Por otro lado, su alcance queda en entredicho, cuando se necesita un repetidor o trucos caseros para que la señal del Router llegue a toda la casa. Y con todo, la publicidad deja ver chicos emocionados haciendo los deberes y personas sonrientes mientras trabajan con la súper velocidad, aunque los reclamos por lentitud y caída del servicio sean la constante.
Y la telefonía fija no aporta ningún plus al paquete. Nadie la usa porque ahora todos tienen un teléfono móvil y casi nadie permanece en casa.
Asegurar lo asegurable. Los seguros son idóneos para situaciones de alto riesgo. Pero del amplísimo portafolio que ofrece el sector financiero, —más de 30— un alto porcentaje carece de utilidad práctica.
Las aseguradoras en alianza con los bancos, ponen sobre la mesa un montón de posibilidades de lo que puede ir mal y que estadísticamente rara vez sucede. Pero reactivar el miedo primitivo aumenta las ventas. Únicamente al momento de reclamar por el siniestro, se conoce su verdadera utilidad, claro, si la aseguradora falla en favor del cliente. Por lo general, hay una «clausulilla» que omitieron al momento de la venta.
En el caso de los seguros de salud, prometen entregar todo aquello que la seguridad social parece entregar a medias. Pero contratar un seguro requiere estar afiliado a la seguridad social. Una paradoja. Y los beneficios dependen del plan elegido que específica qué puede o no contener, con adiciones que tienen un valor extra.
El problema es que de ese modo se fomenta la baja calidad de la sanidad pública, y proliferan las costosas prepagadas y seguros médicos sin beneficios tangibles. Es el caso de alguien que quiso usar un seguro para consultar con un especialista vía telefónica, un beneficio de su plan. La respuesta, que no fue de un profesional de la salud, resultó ser de Wikipedia.
El seguro contra robos cibernéticos que ofrece la banca no es práctico ni funcional. Exime a la entidad financiera del compromiso contractual de velar por la seguridad de los ahorros del cliente, en todo sentido. Está claro, el dinero está en el banco no en la casa del cliente.
La ciberdelincuencia conoce las falencias, y sabe que con seguro o sin este, la entidad bancaria no suele resolver en favor del cliente. Por tanto, cuando la banca se desliga de su responsabilidad contractual aduciendo la falta de un seguro, deja en total vulnerabilidad al cliente. De hecho, las quejas por entidades bancarias que no responden, aun con seguro, aumentan cada día. Se limitan a enviar correos con «consejos de seguridad», recordando al cliente que la seguridad es su responsabilidad, aunque debe ser compartida y de forma equitativa.

No importa el tamaño de la empresa, importa su impacto en la sociedad.

Los impuestos y las obligaciones, empujan a considerar válido pagar en negro, o bajar la calidad del producto o servicio.

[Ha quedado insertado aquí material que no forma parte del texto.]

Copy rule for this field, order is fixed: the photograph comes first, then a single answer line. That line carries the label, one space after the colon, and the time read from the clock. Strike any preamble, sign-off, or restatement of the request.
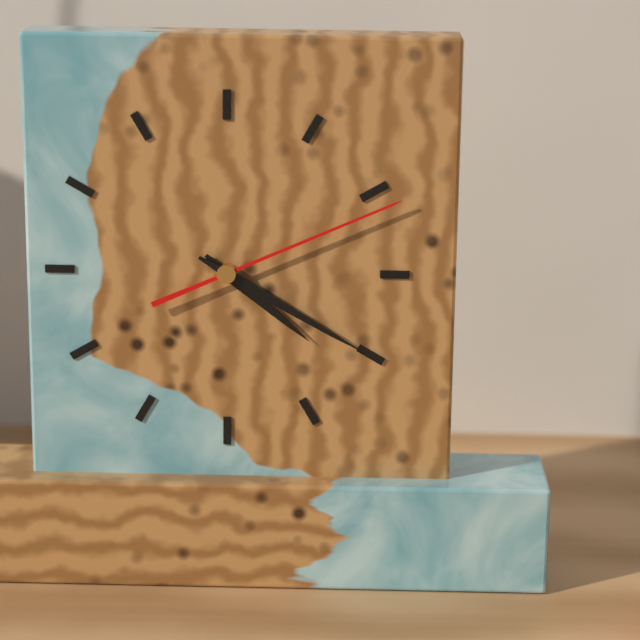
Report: 4:20:11
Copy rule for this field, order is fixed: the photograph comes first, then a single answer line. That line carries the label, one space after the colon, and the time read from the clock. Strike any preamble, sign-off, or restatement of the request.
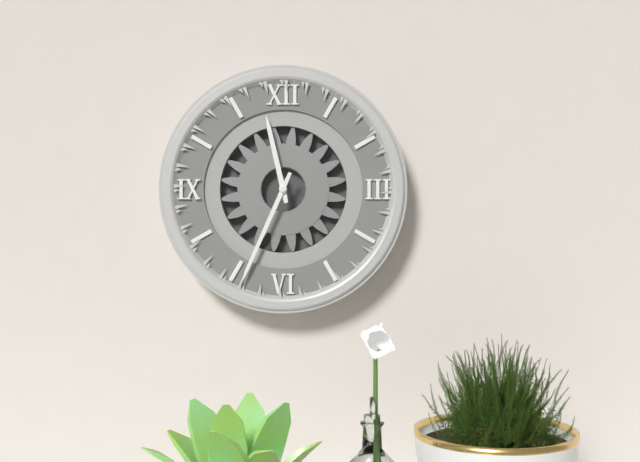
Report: 11:34
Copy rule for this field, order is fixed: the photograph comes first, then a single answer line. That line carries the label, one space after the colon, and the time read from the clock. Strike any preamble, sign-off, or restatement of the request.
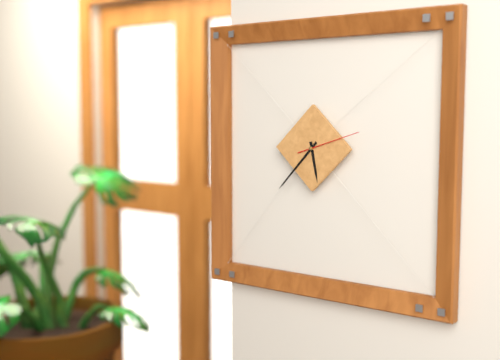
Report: 5:37:12
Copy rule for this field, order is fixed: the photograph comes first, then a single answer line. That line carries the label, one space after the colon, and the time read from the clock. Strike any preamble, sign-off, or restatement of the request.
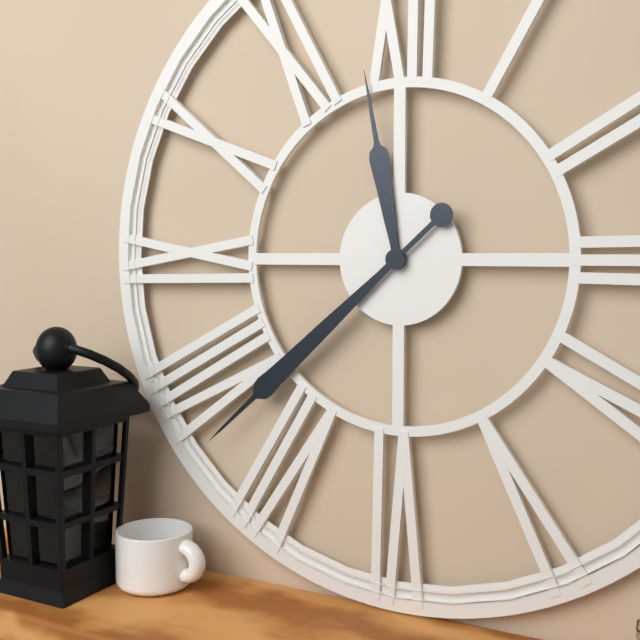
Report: 11:38
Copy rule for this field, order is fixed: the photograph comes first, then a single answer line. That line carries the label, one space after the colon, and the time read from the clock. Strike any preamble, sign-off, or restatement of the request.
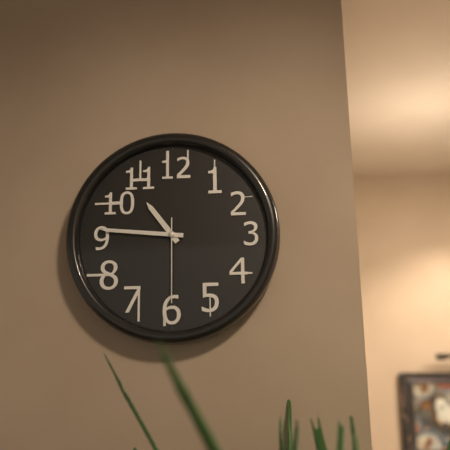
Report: 10:46:30
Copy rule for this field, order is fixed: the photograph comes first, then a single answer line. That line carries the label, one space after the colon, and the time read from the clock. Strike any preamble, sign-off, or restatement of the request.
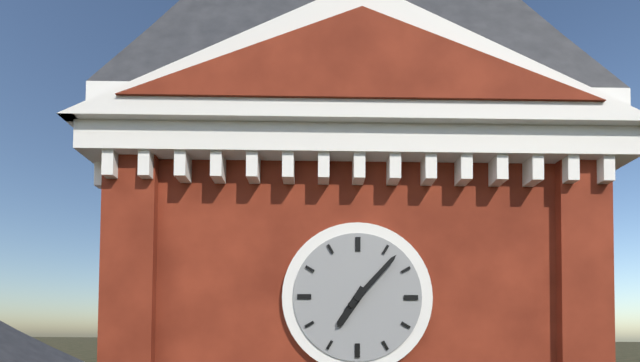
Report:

Pero las acciones desesperadas favorecen a las corporaciones que sí tienen músculo económico.
Por tanto, es prudente mantener el abanico de opciones siempre abierto, en particular, las colaborativas. Se pueden crear sinergias interesantes para resultados a gran escala, y que resultan en una alternativa que desestimula la competencia desleal e impulsa la pyme.
Usar todo lo que los grandes desechan. La calidad del servicio al cliente favorece el voz a voz que no tiene perdida. Se implementa solo y provee un feedback valioso para la innovación y útil en las crisis: el efecto colateral se minimiza y se hace manejable.
El conocimiento no solo es poder, también evita el estrés por el mal servicio y permite poner precedentes con fundamento.
David venció a Goliat con una pequeña piedra. Si se lanzan muchas pequeñas piedras, pequeñas acciones individuales, se puede conseguir el efecto mariposa: contribuir a frenar el cambio climático, terminar con los abusos al consumidor, y conseguir que la oferta de quienes clasifican a Goliat, se adapte a las auténticas necesidades sociales para un comercio justo, donde no se impongan las necesidades y condiciones al cliente.